PROBLEM DESCRIPTION
Only the text of the records belongs in the answer, copied exactly and without pictures.

PROVIDED RECORDS
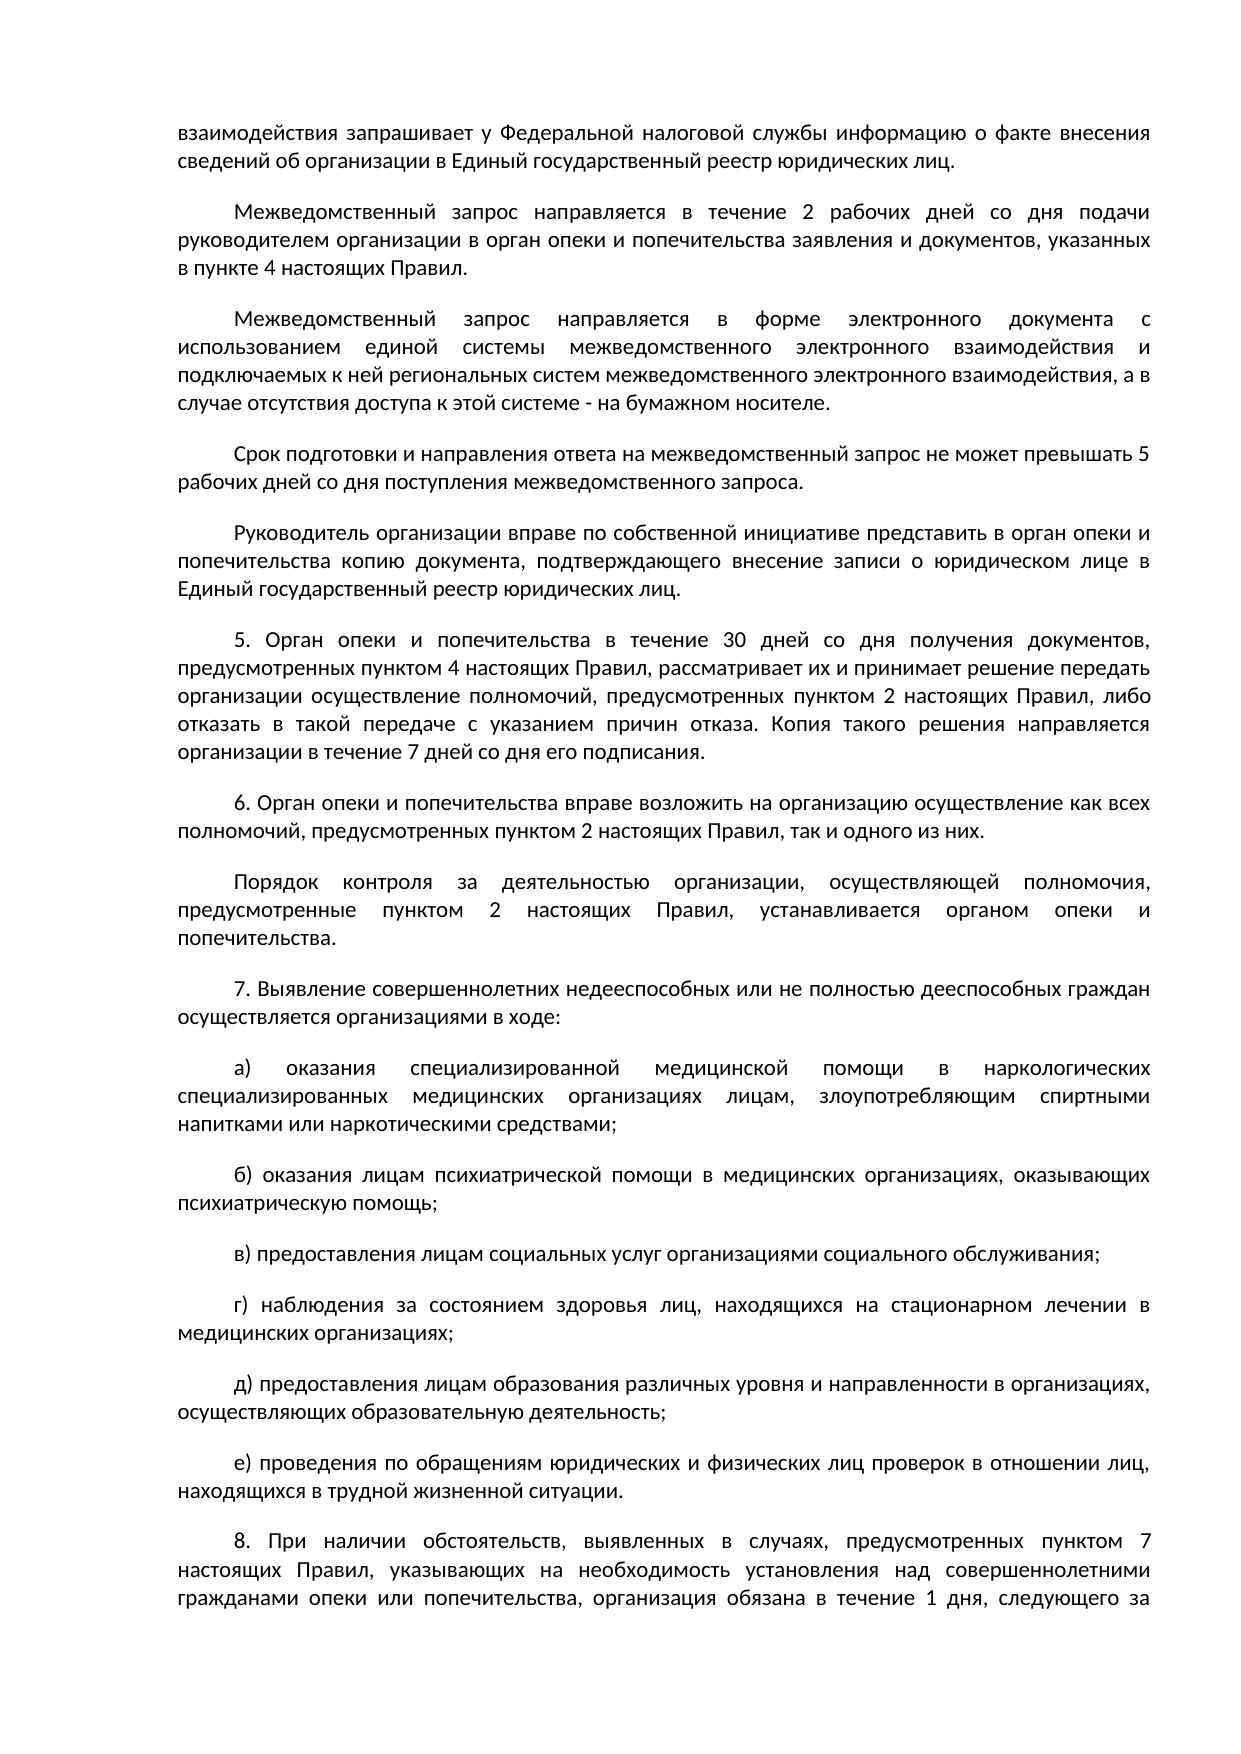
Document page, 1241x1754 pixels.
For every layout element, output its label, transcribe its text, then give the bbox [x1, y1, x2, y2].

text 7. Выявление совершеннолетних недееспособных или не полностью дееспособных граждан осуществляется организациями в ходе: [177, 974, 1152, 1030]
text а) оказания специализированной медицинской помощи в наркологических специализированных медицинских организациях лицам, злоупотребляющим спиртными напитками или наркотическими средствами; [177, 1053, 1152, 1137]
text е) проведения по обращениям юридических и физических лиц проверок в отношении лиц, находящихся в трудной жизненной ситуации. [177, 1448, 1152, 1504]
text Порядок контроля за деятельностью организации, осуществляющей полномочия, предусмотренные пунктом 2 настоящих Правил, устанавливается органом опеки и попечительства. [177, 867, 1152, 951]
text Межведомственный запрос направляется в течение 2 рабочих дней со дня подачи руководителем организации в орган опеки и попечительства заявления и документов, указанных в пункте 4 настоящих Правил. [177, 197, 1152, 281]
text Руководитель организации вправе по собственной инициативе представить в орган опеки и попечительства копию документа, подтверждающего внесение записи о юридическом лице в Единый государственный реестр юридических лиц. [177, 518, 1152, 602]
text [177, 1527, 1152, 1611]
text д) предоставления лицам образования различных уровня и направленности в организациях, осуществляющих образовательную деятельность; [177, 1369, 1152, 1425]
text 5. Орган опеки и попечительства в течение 30 дней со дня получения документов, предусмотренных пунктом 4 настоящих Правил, рассматривает их и принимает решение передать организации осуществление полномочий, предусмотренных пунктом 2 настоящих Правил, либо отказать в такой передаче с указанием причин отказа. Копия такого решения направляется организации в течение 7 дней со дня его подписания. [177, 625, 1152, 765]
text Срок подготовки и направления ответа на межведомственный запрос не может превышать 5 рабочих дней со дня поступления межведомственного запроса. [177, 439, 1152, 495]
text Межведомственный запрос направляется в форме электронного документа с использованием единой системы межведомственного электронного взаимодействия и подключаемых к ней региональных систем межведомственного электронного взаимодействия, а в случае отсутствия доступа к этой системе - на бумажном носителе. [177, 304, 1152, 416]
text г) наблюдения за состоянием здоровья лиц, находящихся на стационарном лечении в медицинских организациях; [177, 1290, 1152, 1346]
text в) предоставления лицам социальных услуг организациями социального обслуживания; [177, 1239, 1152, 1267]
text 6. Орган опеки и попечительства вправе возложить на организацию осуществление как всех полномочий, предусмотренных пунктом 2 настоящих Правил, так и одного из них. [177, 788, 1152, 844]
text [177, 118, 1152, 174]
text б) оказания лицам психиатрической помощи в медицинских организациях, оказывающих психиатрическую помощь; [177, 1160, 1152, 1216]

RESULT
Document page, 1241x1754 pixels.
For every layout element, output its label, transcribe its text, then give the bbox [x1, y1, x2, y2].

text 7. Выявление совершеннолетних недееспособных или не полностью дееспособных граждан осуществляется организациями в ходе: [177, 974, 1152, 1030]
text а) оказания специализированной медицинской помощи в наркологических специализированных медицинских организациях лицам, злоупотребляющим спиртными напитками или наркотическими средствами; [177, 1053, 1152, 1137]
text е) проведения по обращениям юридических и физических лиц проверок в отношении лиц, находящихся в трудной жизненной ситуации. [177, 1448, 1152, 1504]
text Порядок контроля за деятельностью организации, осуществляющей полномочия, предусмотренные пунктом 2 настоящих Правил, устанавливается органом опеки и попечительства. [177, 867, 1152, 951]
text Межведомственный запрос направляется в течение 2 рабочих дней со дня подачи руководителем организации в орган опеки и попечительства заявления и документов, указанных в пункте 4 настоящих Правил. [177, 197, 1152, 281]
text Руководитель организации вправе по собственной инициативе представить в орган опеки и попечительства копию документа, подтверждающего внесение записи о юридическом лице в Единый государственный реестр юридических лиц. [177, 518, 1152, 602]
text [177, 1527, 1152, 1611]
text д) предоставления лицам образования различных уровня и направленности в организациях, осуществляющих образовательную деятельность; [177, 1369, 1152, 1425]
text 5. Орган опеки и попечительства в течение 30 дней со дня получения документов, предусмотренных пунктом 4 настоящих Правил, рассматривает их и принимает решение передать организации осуществление полномочий, предусмотренных пунктом 2 настоящих Правил, либо отказать в такой передаче с указанием причин отказа. Копия такого решения направляется организации в течение 7 дней со дня его подписания. [177, 625, 1152, 765]
text Срок подготовки и направления ответа на межведомственный запрос не может превышать 5 рабочих дней со дня поступления межведомственного запроса. [177, 439, 1152, 495]
text Межведомственный запрос направляется в форме электронного документа с использованием единой системы межведомственного электронного взаимодействия и подключаемых к ней региональных систем межведомственного электронного взаимодействия, а в случае отсутствия доступа к этой системе - на бумажном носителе. [177, 304, 1152, 416]
text г) наблюдения за состоянием здоровья лиц, находящихся на стационарном лечении в медицинских организациях; [177, 1290, 1152, 1346]
text в) предоставления лицам социальных услуг организациями социального обслуживания; [177, 1239, 1152, 1267]
text 6. Орган опеки и попечительства вправе возложить на организацию осуществление как всех полномочий, предусмотренных пунктом 2 настоящих Правил, так и одного из них. [177, 788, 1152, 844]
text [177, 118, 1152, 174]
text б) оказания лицам психиатрической помощи в медицинских организациях, оказывающих психиатрическую помощь; [177, 1160, 1152, 1216]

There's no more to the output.